In terms of filtering, we do need to be consistent, the multiple filtering steps generally occur as a catch-all as each lookup can produce duplicates. This is especially the case for genes that exist on patch chromosomes (hence the chromosome
filter), as there are duplicate gene IDs for a gene that is not a true 1:many ortholog
. Although theoretically there exist some genes that are only on patches and haven't been fully integrated into the genome.
The biotype
filter is more vague, as it is Ensembl specific, and certain genes (like Clec7a
) have been classified as pseudogenes when they are very much expressed. Clec7a
has been corrected since I think version 110. To some degree though this is as has to be, as plenty of genuine pseudo or TEC genes are not really biologically reliable. That they were included in a reference set is great and all, but we should probably make sure they are filtered out for all sets, human and mouse.

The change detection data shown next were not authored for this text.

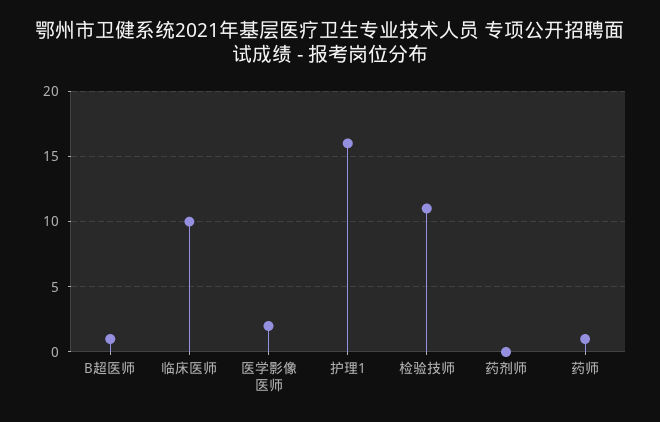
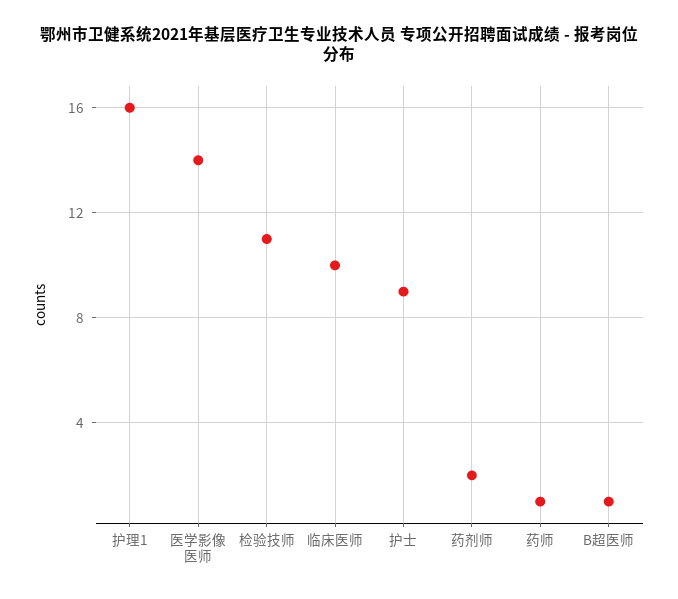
  {
    "B超医师": 1,
    "临床医师": 10,
-   "医学影像医师": 2,
+   "医学影像医师": 14,
    "护理1": 16,
    "检验技师": 11,
-   "药剂师": 0,
+   "药剂师": 2,
-   "药师": 1
+   "药师": 1,
+   "护士": 9
  }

One caution though, is any ensembl lookup step will introduce duplicates (the *:many
issue). I am looking into this again, as at some point we could adopt a 1:1 only
policy to simplify our lives, but that will come at the expense of excluding biologically important genes because...its hard? 🤷 In any case, we would want to implement that as a broad policy, so not quite there yet.

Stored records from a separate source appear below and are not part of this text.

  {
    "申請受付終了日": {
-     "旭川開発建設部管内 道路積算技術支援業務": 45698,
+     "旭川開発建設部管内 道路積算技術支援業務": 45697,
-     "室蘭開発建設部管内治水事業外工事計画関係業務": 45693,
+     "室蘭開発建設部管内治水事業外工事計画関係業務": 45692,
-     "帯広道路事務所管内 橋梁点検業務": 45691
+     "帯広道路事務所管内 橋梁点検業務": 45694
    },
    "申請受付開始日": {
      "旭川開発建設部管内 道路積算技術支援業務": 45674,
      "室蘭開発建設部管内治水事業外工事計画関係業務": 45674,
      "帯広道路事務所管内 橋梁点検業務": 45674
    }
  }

Subsequent filtering in later scripts is good to keep, as in certain analysis types you may only examine protein_coding
genes but that can be specified there.
So, to do:
Based on a bunch of checking, plus the persistent errors with the biomaRt queries, it seems like the most stable solution is to use gprofiler's gorth tool. It updates regularly from biomaRt, and offers a "most popular" ortholog for the 1:many
issues. I put in an contact to them on how it resolves that, but for instance with the mouse Mt1
to 10 human MT1
genes, it returns MT1F
.
It also returns the mouse symbol, mouse ENSID, human symbol, and human ENSID in one go, making lookups a single query that is much faster:
library(gprofiler2)
mGenes = c(
"Hjurp", "6430706D22Rik", "A730008H23Rik", "Arl4c", "Sh3bp4", "Mt1"
)
# gprofiler output
y <- data.table(
gorth(
query = mGenes,
source_organism = "mmusculus",
target_organism = "hsapiens",
mthreshold = 1,
filter_na = FALSE
)
)
filter_na = FALSE
would actually keep the empty rows, making joins relatively easy (though data.table handles it fine with a left join all.x = TRUE
).
Will modify the lookup script to simplify the mouse to human, human to mouse exchanges in all_gene_lists.R
Hmm, they got back to me and noted that the gorth
ordering is arbitrary, so not a great one to use. At this point we can utilize the updated biomaRt and follow their methodology for high-confidence orthologies modified to select the highest ranking orthology per one2many gene. While we are at it, we can standardize the function to do a couple things:
Will have to return to generate the new filtered gene sets, but the function is implemented. Perhaps in the future refactor and/or relocate to a function script in scripts
Still missing the resilience proteomics set in our 01-all_gene_lists.R
file. Will have to consolidate.
All have been added, now need to double check enrichment/correlation scripts in scripts
to make sure they are updated.
Also updated in reference/biodomains
Need to demo these on an enrichment set. Ideally not a full single-cell one....
Testing with PS19_C31_stim
Returning to testing, it is going to be simpler to rely on 1:1
orthologs for now as the most easily to publish without the assumption that top
match is better. Perhaps long term we can develop that as an independent analysis.
Now has updated biodomains in medRxiv paper for I think 18-19 domains.